- Bird, Lime, Voi and Tier are all in talks with local authorities about launching trials in British cities as early as next month.
- Trials were scheduled to take place in 2021 but Transport Secretary Grant Shapps decided to bring them forward as the U.K. looks to come out of lockdown.
- E-scooters have proved popular in other cities but they aren't without their problems.
Electric scooter companies are racing to take part in planned U.K. trials after the test window was brought forward to next month, from 2021, as a result of the coronavirus pandemic.
U.S. firms Bird and Lime confirmed to CNBC that they are in talks with several local authorities across the U.K. about applying for permission to test their e-scooter rental services, as did European start-ups Voi and Tier.
As the U.K. starts to ease its lockdown, the government says it's taking steps to avoid a second wave of cases. The virus can spread easily on public transport, so people are being told to avoid using trains and buses wherever possible. If everyone were to start driving in their cars again, roads would quickly become clogged up and pollution levels would soar. The City of London is banning cars entirely on the busiest roads to help manage the anticipated return of tens of thousands of workers.
Fredrik Hjelm, the CEO and co-founder of Sweden-headquartered Voi, said his firm is recruiting a team in the U.K. to work with authorities on rolling out e-scooters.
"Right now we have an opportunity to reinvent urban transport and to increase our use of electric vehicles, bikes and e-scooters," Hjelm told CNBC in a statement this week.
Voi said it has been talking to Transport for London and London boroughs, as well as Manchester, Salford, Bath, Teeside, Darlington, Hartlepool, Milton Keynes, Birmingham and Edinburgh.
Lime indicated it could be at an advantage in the race to put the two-wheelers on Britain's streets, as it already runs several popular e-bike rental schemes across the country.
"We hope to be able to follow this model and partner with boroughs and local authorities to offer our e-scooters as soon as possible," said Alan Clarke, Lime's director of policy and government relations in the U.K. and Ireland.
Many countries in Europe have embraced e-scooters but they are still illegal on U.K. roads as a result of a law dating back to 1835. They're also banned on sidewalks.
In a bid to clamp down on people riding their own e-scooters, police have issued fines and confiscated e-scooters. However, one small Bird trial has been taking place on private land in London's Olympic Park. Bird argued that this pilot could place it in a good position to gain access to Britain's wider rollout.
Patrick Studener, head of EMEA at Bird, said: "We've been very fortunate to have the U.K.'s only electric scooter pilot in Queen Elizabeth Olympic Park. Over the last year-and-a-half we've had MPs and city officials down to the park to see for themselves the advantages scooters — and specifically Bird — can bring to towns and cities throughout the U.K."
"Following the government's announcement on scooter trials, we've had dozens of inquiries from city officials who want to get their cities moving again; congestion and emission free, while maintaining social distancing. We're looking forward to further guidance from the Department for Transport on how and when we can implement our service here."
An e-scooter consultation period was due to take place next year in four corners of England — Portsmouth and Southampton, the West of England Combined Authority, Derby and Nottingham, and the West Midlands.
But over the weekend, Transport Secretary Grant Shapps said he was fast-tracking the consultation period to next month and making it nationwide. If the trials are successful, then laws will likely be updated.
Shapps said he would be "fast-tracking trials of e-scooters, bringing this programme already underway for next year forward to next month, and extending those trials from four local authorities to every region in the country that wants them in a bid to get e-scooter rented schemes up and running in cities."

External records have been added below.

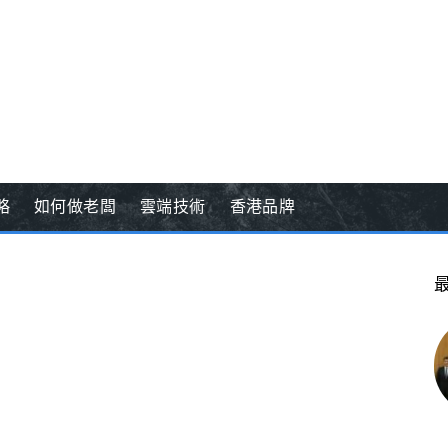
略
如何做老闆
雲端技術
香港品牌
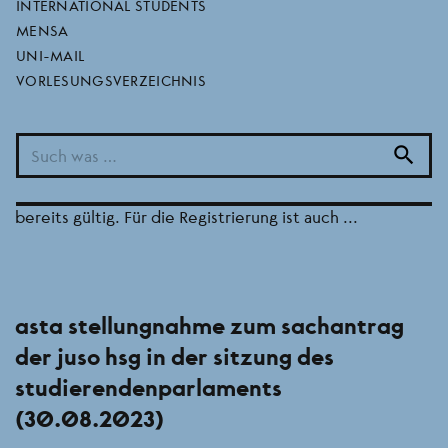
INTERNATIONAL STUDENTS
MENSA
neuer aktionscode für das db call a
UNI-MAIL
bike
VORLESUNGSVERZEICHNIS
16.10.2023
Ab dem 17.10.2023 ist ein neuer Aktionscode für die
search
Call a Bike Student Flat im im WiSe 23/24 nötig. Der
Aktionscode lautet Goethe-Uni_WiSe_2023 und ist
bereits gültig. Für die Registrierung ist auch ...
asta stellungnahme zum sachantrag
der juso hsg in der sitzung des
studierendenparlaments
(30.08.2023)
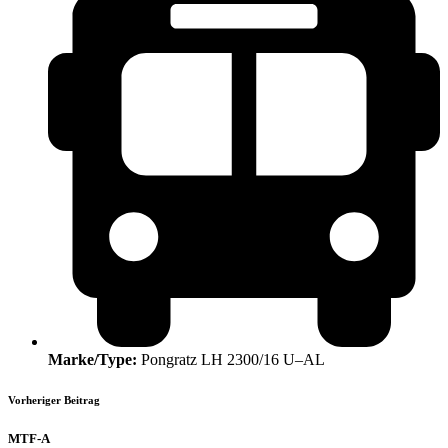
Marke/Type:
Pongratz LH 2300/16 U–AL
Vorheriger Beitrag
MTF-A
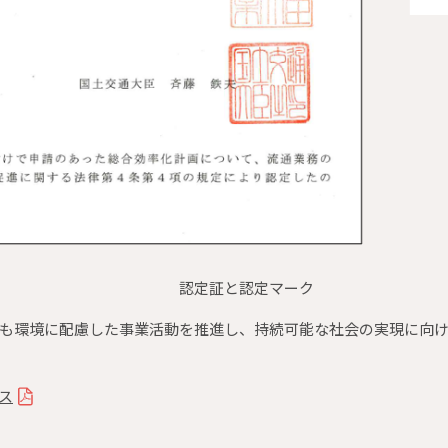
と認定マーク
も環境に配慮した事業活動を推進し、持続可能な社会の実現に向
ス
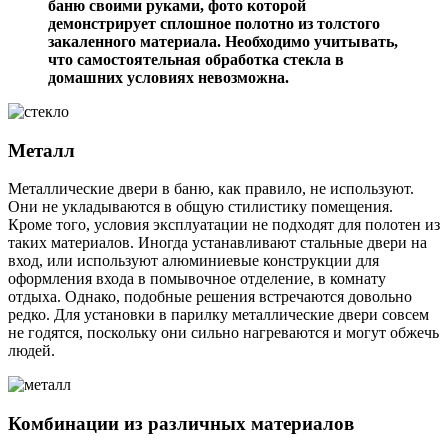
баню своими руками, фото которой
демонстрирует сплошное полотно из толстого
закаленного материала. Необходимо учитывать,
что самостоятельная обработка стекла в
домашних условиях невозможна.
Металл
Металлические двери в баню, как правило, не используют.
Они не укладываются в общую стилистику помещения.
Кроме того, условия эксплуатации не подходят для полотен из
таких материалов. Иногда устанавливают стальные двери на
вход, или используют алюминиевые конструкции для
оформления входа в помывочное отделение, в комнату
отдыха. Однако, подобные решения встречаются довольно
редко. Для установки в парилку металлические двери совсем
не годятся, поскольку они сильно нагреваются и могут обжечь
людей.
Комбинации из различных материалов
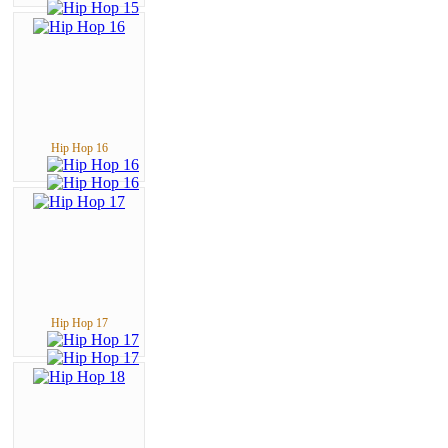
Hip Hop 16
Hip Hop 17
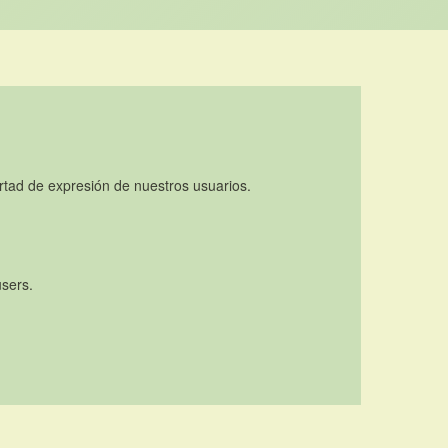
rtad de expresión de nuestros usuarios.
users.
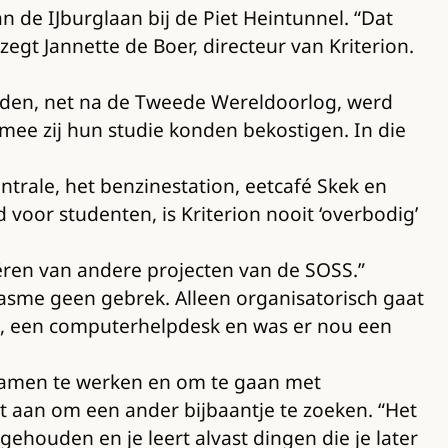
aan de IJburglaan bij de Piet Heintunnel. “Dat
gt Jannette de Boer, directeur van Kriterion.
eleden, net na de Tweede Wereldoorlog, werd
mee zij hun studie konden bekostigen. In die
trale, het benzinestation, eetcafé Skek en
voor studenten, is Kriterion nooit ‘overbodig’
tiëren van andere projecten van de SOSS.”
asme geen gebrek. Alleen organisatorisch gaat
le, een computerhelpdesk en was er nou een
m samen te werken en om te gaan met
nt aan om een ander bijbaantje te zoeken. “Het
gehouden en je leert alvast dingen die je later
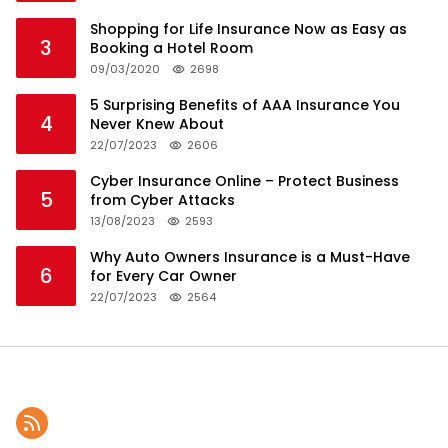
Shopping for Life Insurance Now as Easy as
3
Booking a Hotel Room
09/03/2020
2698
5 Surprising Benefits of AAA Insurance You
4
Never Knew About
22/07/2023
2606
Cyber Insurance Online – Protect Business
5
from Cyber Attacks
13/08/2023
2593
Why Auto Owners Insurance is a Must-Have
6
for Every Car Owner
22/07/2023
2564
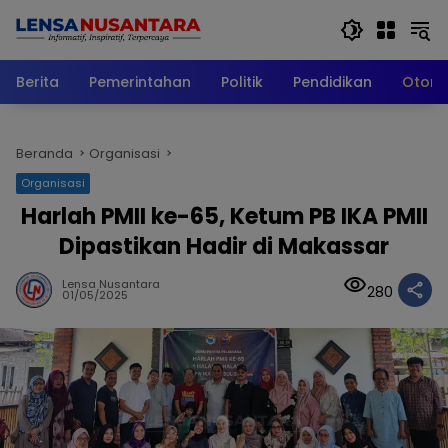
Langsung
ke
konten
Berita
Pemerintahan
Politik
Pendidikan
Otomo
Beranda
Organisasi
Organisasi
Harlah PMII ke-65, Ketum PB IKA PMII
Dipastikan Hadir di Makassar
Lensa Nusantara
280
01/05/2025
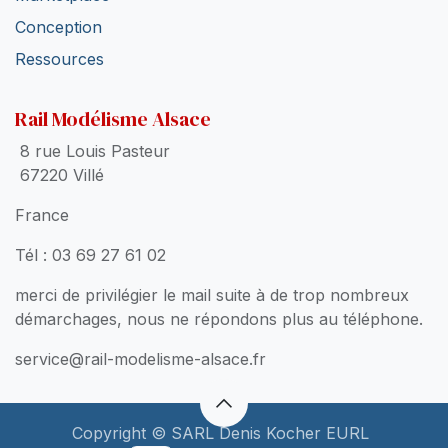
Conception
Ressources
Rail Modélisme Alsace
8 rue Louis Pasteur
67220 Villé
France
Tél : 03 69 27 61 02
merci de privilégier le mail suite à de trop nombreux
démarchages, nous ne répondons plus au téléphone.
service@rail-modelisme-alsace.fr
Copyright © SARL Denis Kocher EURL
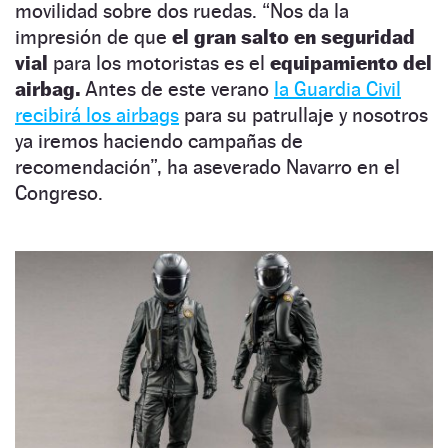
movilidad sobre dos ruedas. “Nos da la
impresión de que
el gran salto en seguridad
vial
para los motoristas es el
equipamiento del
airbag.
Antes de este verano
la Guardia Civil
recibirá los airbags
para su patrullaje y nosotros
ya iremos haciendo campañas de
recomendación”, ha aseverado Navarro en el
Congreso.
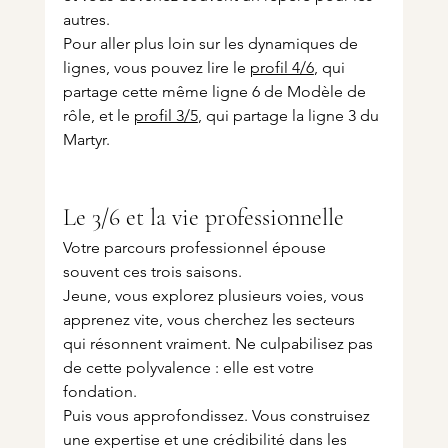
autres.
Pour aller plus loin sur les dynamiques de 
lignes, vous pouvez lire le 
profil 4/6
, qui 
partage cette même ligne 6 de Modèle de 
rôle, et le 
profil 3/5
, qui partage la ligne 3 du 
Martyr.
Le 3/6 et la vie professionnelle
Votre parcours professionnel épouse 
souvent ces trois saisons.
Jeune, vous explorez plusieurs voies, vous 
apprenez vite, vous cherchez les secteurs 
qui résonnent vraiment. Ne culpabilisez pas 
de cette polyvalence : elle est votre 
fondation.
Puis vous approfondissez. Vous construisez 
une expertise et une crédibilité dans les 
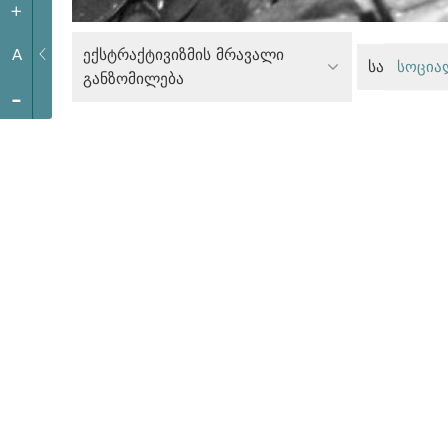
+
ექსტრაქტივიზმის მრავალი
A
სოცია
განზომილება
-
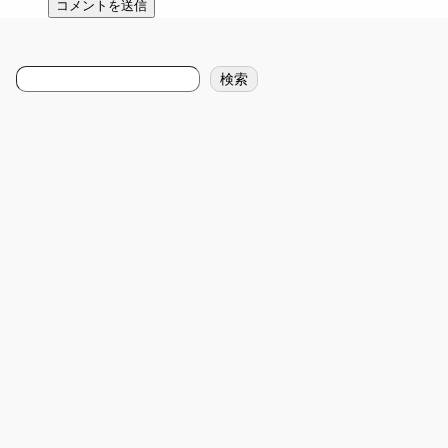
検
検索
索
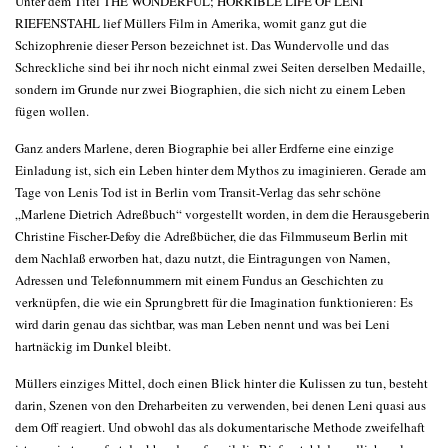
Unter dem Titel THE WONDERFUL; HORRIBLE LIFE OF LENI
RIEFENSTAHL lief Müllers Film in Amerika, womit ganz gut die
Schizophrenie dieser Person bezeichnet ist. Das Wundervolle und das
Schreckliche sind bei ihr noch nicht einmal zwei Seiten derselben Medaille,
sondern im Grunde nur zwei Biographien, die sich nicht zu einem Leben
fügen wollen.
Ganz anders Marlene, deren Biographie bei aller Erdferne eine einzige
Einladung ist, sich ein Leben hinter dem Mythos zu imaginieren. Gerade am
Tage von Lenis Tod ist in Berlin vom Transit-Verlag das sehr schöne
„Marlene Dietrich Adreßbuch“ vorgestellt worden, in dem die Herausgeberin
Christine Fischer-Defoy die Adreßbücher, die das Filmmuseum Berlin mit
dem Nachlaß erworben hat, dazu nutzt, die Eintragungen von Namen,
Adressen und Telefonnummern mit einem Fundus an Geschichten zu
verknüpfen, die wie ein Sprungbrett für die Imagination funktionieren: Es
wird darin genau das sichtbar, was man Leben nennt und was bei Leni
hartnäckig im Dunkel bleibt.
Müllers einziges Mittel, doch einen Blick hinter die Kulissen zu tun, besteht
darin, Szenen von den Dreharbeiten zu verwenden, bei denen Leni quasi aus
dem Off reagiert. Und obwohl das als dokumentarische Methode zweifelhaft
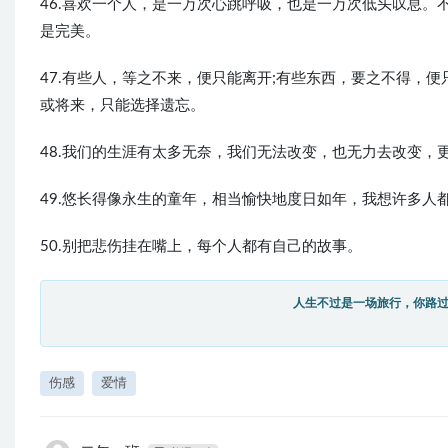
46.喜欢一个人，是一万次心跳呼吸，也是一万次低头叹息
是完美。
47.有些人，等之不来，便只能离开;有些东西，要之不得，
或将来，只能选择遗忘。
48.我们的生涯有太多无奈，我们无法改变，也无力去改变，
49.悠长得像永生的童年，相当愉快地度日如年，我想许多人
50.别把悲伤挂在嘴上，每个人都有自己的故事。
人生不过是一场旅行，你路
伤感
爱情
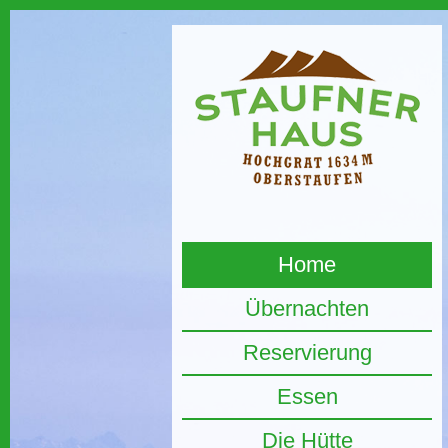
Home
Übernachten
Reservierung
Essen
Die Hütte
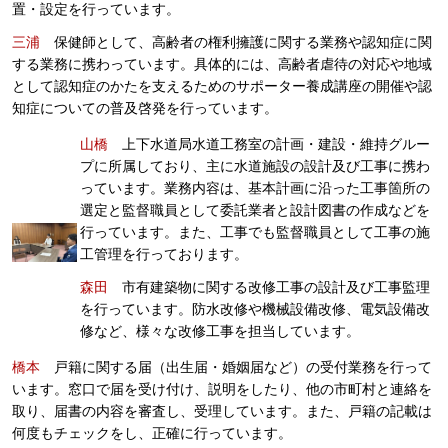
置・設定を行っています。
三浦
保健師として、高齢者の権利擁護に関する業務や認知症に関
する業務に携わっています。具体的には、高齢者虐待の対応や地域
として認知症のかたを支えるためのサポーター養成講座の開催や認
知症についての普及啓発を行っています。
山橋
上下水道局水道工務室の計画・建設・維持グルー
プに所属しており、主に水道施設の設計及び工事に携わ
っています。業務内容は、基本計画に沿った工事箇所の
選定と監督職員として委託業者と設計図書の作成などを
行っています。また、工事でも監督職員として工事の施
工管理を行っております。
森田
市有建築物に関する改修工事の設計及び工事監理
を行っています。防水改修や機械設備改修、電気設備改
修など、様々な改修工事を担当しています。
橋本
戸籍に関する届（出生届・婚姻届など）の受付業務を行って
います。窓口で届を受け付け、説明をしたり、他の市町村と連絡を
取り、届書の内容を審査し、受理しています。また、戸籍の記載は
何度もチェックをし、正確に行っています。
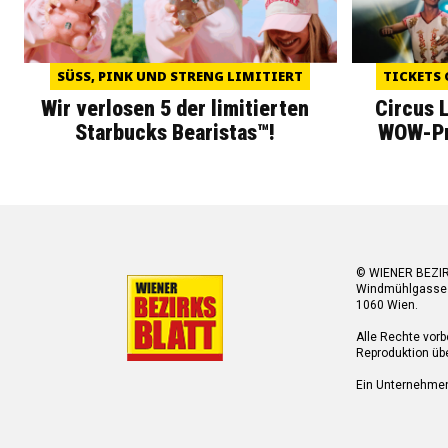
SÜSS, PINK UND STRENG LIMITIERT
TICKETS 
Wir verlosen 5 der limitierten
Circus 
Starbucks Bearistas™!
WOW-Pre
© WIENER BEZI
Windmühlgasse
1060 Wien.
Alle Rechte vorb
Reproduktion übe
Ein Unternehme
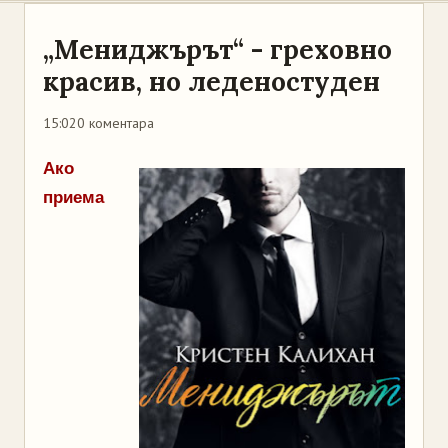
„Мениджърът“ - греховно
красив, но леденостуден
15:02
0 коментара
Ако
приема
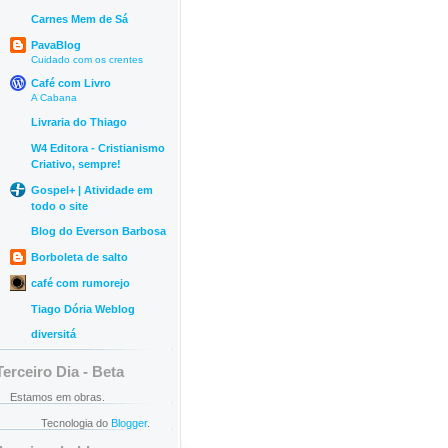
Carnes Mem de Sá
PavaBlog
Cuidado com os crentes
Café com Livro
A Cabana
Livraria do Thiago
W4 Editora - Cristianismo
Criativo, sempre!
Gospel+ | Atividade em
todo o site
Blog do Everson Barbosa
Borboleta de salto
café com rumorejo
Tiago Dória Weblog
diversitá
Terceiro Dia - Beta
Estamos em obras.
Tecnologia do
Blogger
.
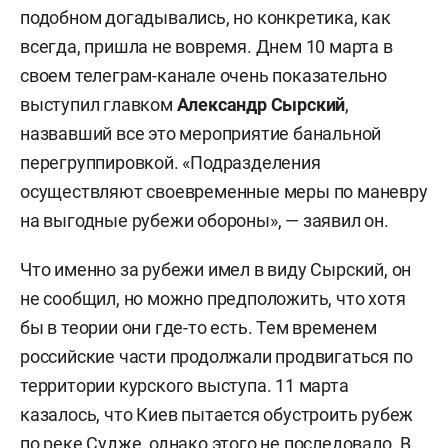
подобном догадывались, но конкретика, как
всегда, пришла не вовремя. Днем 10 марта в
своем телеграм-канале очень показательно
выступил главком
Александр Сырский
,
назвавший все это мероприятие банальной
перегруппировкой. «Подразделения
осуществляют своевременные меры по маневру
на выгодные рубежи обороны», — заявил он.
Что именно за рубежи имел в виду Сырский, он
не сообщил, но можно предположить, что хотя
бы в теории они где-то есть. Тем временем
российские части продолжали продвигаться по
территории курского выступа. 11 марта
казалось, что Киев пытается обустроить рубеж
по реке Судже, однако этого не последовало. В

The trials do not extend to privately owned e-scooters at this stage.
Scooter-sharing companies and local authorities that CNBC spoke with said they're still awaiting clarity from the government on the next steps. Iyma Atiq, communications manager for Birmingham City Council, said the Department for Transport had written to all local authorities about fast-tracking the scheme.
"The Council will be participating in briefings with DfT and will look to work with provider partners to shape a trial scheme that best fits with our local environment and wider policy objectives," said Atiq. "Until we have more detail we are understandably not in a position to talk about specific potential operators."
Although e-scooters and e-bikes are touted as a more pleasant way to get from A to B, they aren't without their problems. Some cities, such as Paris, have struggled to deal with the sheer number of e-scooters that have been dumped on their streets by companies like Lime and Bird.
Questions have also been raised about the relatively short lifespan of some vehicles, as well as how safe they are.
Bird investor Martin Mignot, a partner at venture capital firm Index Ventures, told CNBC that now is the time to rethink cities.
"We're at a crossroads," he said. "This is the time to make roads safer and hopefully some of the companies we've invested in will be part of that."